An example: in this approach, tefillah / prayer, admittedly a hard sell for most modern people, can be deeply meaningful, but only if you actually wrestle with the text. The mere recitation of words in a foreign language because ancient rabbis dictated a standard framework for tefillah is, well, uninspiring. But the combination of meaning, words, themes, music, meditation, and choreography brings me clarity, improves my concentration, helps me to examine myself, gives me a daily dose of qedushah / holiness and humility, and frames my day.
And in my mind, this type of Judaism is suggested by today’s parashah. We chanted the passage which we know and love as the third paragraph of the Shema, the one about the tzitzit (Numbers 15:37-41). The passage says explicitly that wearing the tzitzit (plural: tzitziyyot) is to remind us of the mitzvot and not to stray from the right path. But then it goes on to invoke the Exodus from Egypt, a seminal event in the establishment of the Jewish nation. The passage thereby suggests that the purpose of the mitzvot is not only their performance, but connecting them with our history, our peoplehood, and our obligation to remember where we came from and the obligations we have to aid the oppressed, the bound, the enslaved.
The tallit gadol, which many of us are wearing right now, is generally thought of as a ritual article, that is, something worn during services. If you wear a tallit qatan, you are always reminded of all of the above all day long.
But I’d like to suggest the following: when we are not in the synagogue, we need reminders. We need metaphorical tzitziyyot. We need to be reminded of the important things: yes, the values; yes, the customs; yes, the laws. We need to connect the doing with the understanding. And we do that through physical rituals.
Ladies and gentlemen, the struggle for the Jewish future will not be merely about reproduction; it will be a struggle for meaning – for understanding the values embedded within Jewish practice, for relating those things to how we live our lives on a daily basis. We need the “why” behind the “what.” And wrapping ourselves up in a tallit is an essential part of that process.
The tallit is so integral to Jewish life that we see it every time we look at the flag of the state of Israel; it is such an intimate part of our experience as Jews that there is a custom of burying one’s tallit with the deceased – it is effectively the only thing we take with us when we leave this world. And I think it’s the only ritual item that makes us feel as if we are being swaddled in our tradition.
So how do we maintain those reminders when we are not wearing a tallit? The metaphorical tzitziyyot remain after we take it off.

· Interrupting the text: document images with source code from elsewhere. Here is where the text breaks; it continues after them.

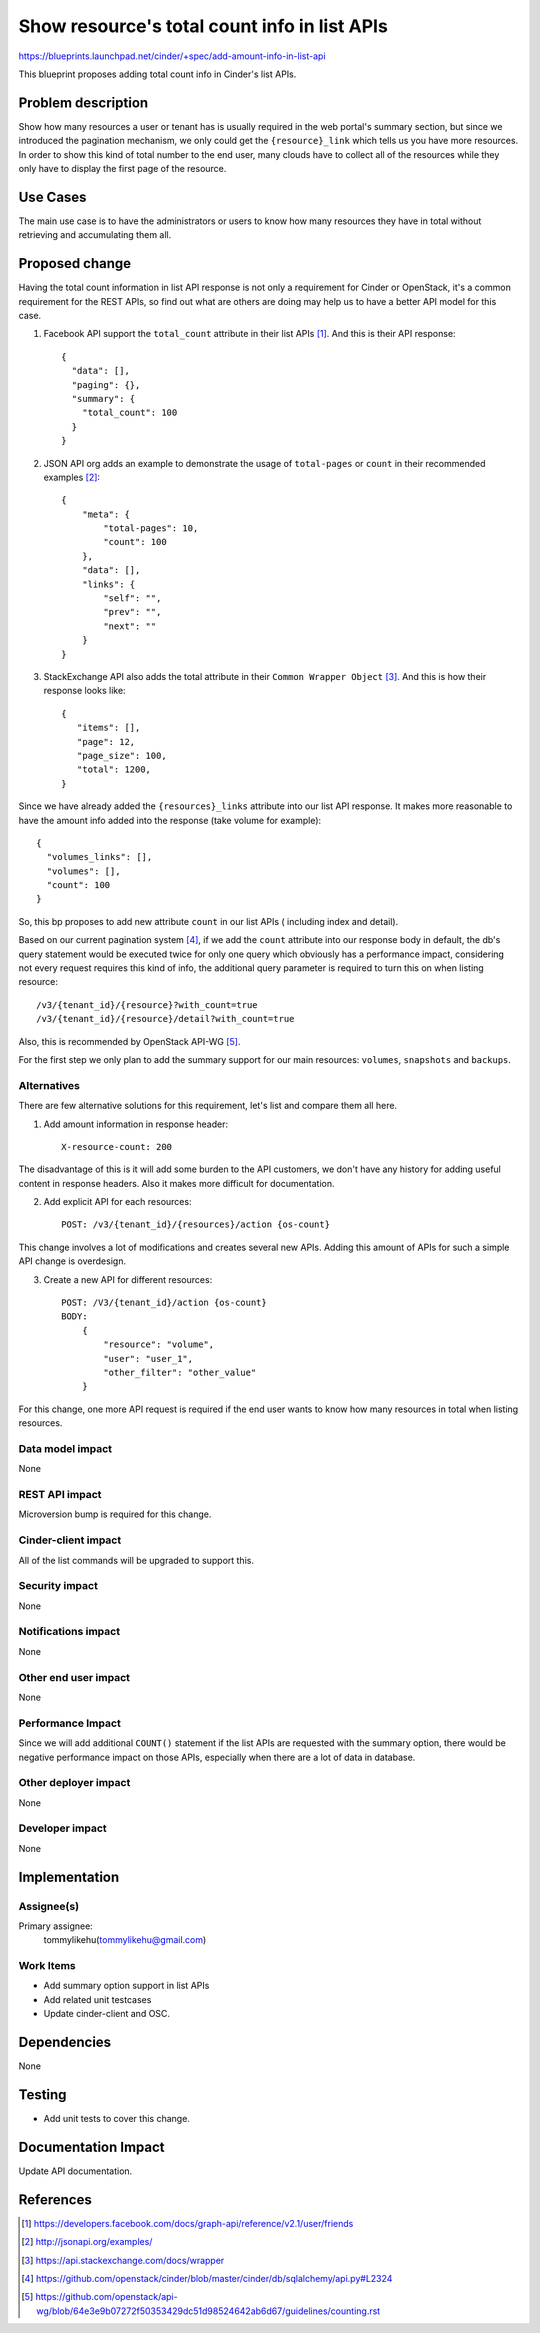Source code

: ..
 This work is licensed under a Creative Commons Attribution 3.0 Unported
 License.

 http://creativecommons.org/licenses/by/3.0/legalcode

=============================================
Show resource's total count info in list APIs
=============================================

https://blueprints.launchpad.net/cinder/+spec/add-amount-info-in-list-api


This blueprint proposes adding total count info in Cinder's list APIs.

Problem description
===================

Show how many resources a user or tenant has is usually required in the web
portal's summary section, but since we introduced the pagination mechanism,
we only could get the ``{resource}_link`` which tells us you have more
resources. In order to show this kind of total number to the end user, many
clouds have to collect all of the resources while they only have to display
the first page of the resource.

Use Cases
=========

The main use case is to have the administrators or users to know how many
resources they have in total without retrieving and accumulating them all.

Proposed change
===============

Having the total count information in list API response is not only a
requirement for Cinder or OpenStack, it's a common requirement for the
REST APIs, so find out what are others are doing may help us to have a
better API model for this case.

1. Facebook API support the ``total_count`` attribute in their list
   APIs [1]_. And this is their API response::

    {
      "data": [],
      "paging": {},
      "summary": {
        "total_count": 100
      }
    }

2. JSON API org adds an example to demonstrate the usage of ``total-pages`` or
   ``count`` in their recommended examples [2]_::

    {
        "meta": {
            "total-pages": 10,
            "count": 100
        },
        "data": [],
        "links": {
            "self": "",
            "prev": "",
            "next": ""
        }
    }

3. StackExchange API also adds the total attribute in their
   ``Common Wrapper Object`` [3]_. And this is how their response
   looks like::

    {
       "items": [],
       "page": 12,
       "page_size": 100,
       "total": 1200,
    }

Since we have already added the ``{resources}_links`` attribute into our list
API response. It makes more reasonable to have the amount info added into the
response (take volume for example)::

    {
      "volumes_links": [],
      "volumes": [],
      "count": 100
    }

So, this bp proposes to add new attribute ``count`` in our list APIs (
including index and detail).

Based on our current pagination system [4]_, if we add the ``count``
attribute into our response body in default, the db's query statement would
be executed twice for only one query which obviously has a performance
impact, considering not every request requires this kind of info, the
additional query parameter is required to turn this on when listing
resource::

    /v3/{tenant_id}/{resource}?with_count=true
    /v3/{tenant_id}/{resource}/detail?with_count=true

Also, this is recommended by OpenStack API-WG [5]_.

For the first step we only plan to add the summary support for our main
resources: ``volumes``, ``snapshots`` and ``backups``.

Alternatives
------------

There are few alternative solutions for this requirement, let's list and
compare them all here.

1. Add amount information in response header::

    X-resource-count: 200

The disadvantage of this is it will add some burden to the API customers,
we don't have any history for adding useful content in response
headers. Also it makes more difficult for documentation.

2. Add explicit API for each resources::

    POST: /v3/{tenant_id}/{resources}/action {os-count}

This change involves a lot of modifications and creates several new APIs.
Adding this amount of APIs for such a simple API change is overdesign.

3. Create a new API for different resources::

    POST: /V3/{tenant_id}/action {os-count}
    BODY:
        {
            "resource": "volume",
            "user": "user_1",
            "other_filter": "other_value"
        }

For this change, one more API request is required if the end user wants to
know how many resources in total when listing resources.


Data model impact
-----------------

None

REST API impact
---------------

Microversion bump is required for this change.

Cinder-client impact
--------------------

All of the list commands will be upgraded to support this.

Security impact
---------------

None

Notifications impact
--------------------

None

Other end user impact
---------------------

None

Performance Impact
------------------

Since we will add additional ``COUNT()`` statement if the list
APIs are requested with the summary option, there would be negative
performance impact on those APIs, especially when there are a lot
of data in database.

Other deployer impact
---------------------

None

Developer impact
----------------

None

Implementation
==============

Assignee(s)
-----------

Primary assignee:
  tommylikehu(tommylikehu@gmail.com)

Work Items
----------

* Add summary option support in list APIs
* Add related unit testcases
* Update cinder-client and OSC.

Dependencies
============

None

Testing
=======

* Add unit tests to cover this change.

Documentation Impact
====================

Update API documentation.

References
==========

.. [1] https://developers.facebook.com/docs/graph-api/reference/v2.1/user/friends
.. [2] http://jsonapi.org/examples/
.. [3] https://api.stackexchange.com/docs/wrapper
.. [4] https://github.com/openstack/cinder/blob/master/cinder/db/sqlalchemy/api.py#L2324
.. [5] https://github.com/openstack/api-wg/blob/64e3e9b07272f50353429dc51d98524642ab6d67/guidelines/counting.rst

We feel swaddled in our tradition when we make the Shabbat special, a day apart from the craziness of the week, in whatever ways we can, traditional or otherwise. And when we make dietary choices that reflect our holy relationship with God’s Creation. And when we sanctify our relationships and always seek to partner with God in repairing this world. And when we seek out the ancient wisdom in our textual heritage.
That is why I’m a fundamentalist when it comes to the tallit: the physical ritual of being wrapped up in a tallit serves as a kind of glue that binds us to our tradition; it reminds us daily of our values and customs and practices and how they improve our lives and our society.
So go on, swaddle yourself up in a tallit, and you will find those metaphorical tzitziyyot when you take it off, and thus keep the reminders of Jewish life in front of you. That is how we will continue to build a better world.
Rabbi Seth Adelson
(Originally delivered at Congregation Beth Shalom, Shabbat morning, 6/29/2019.)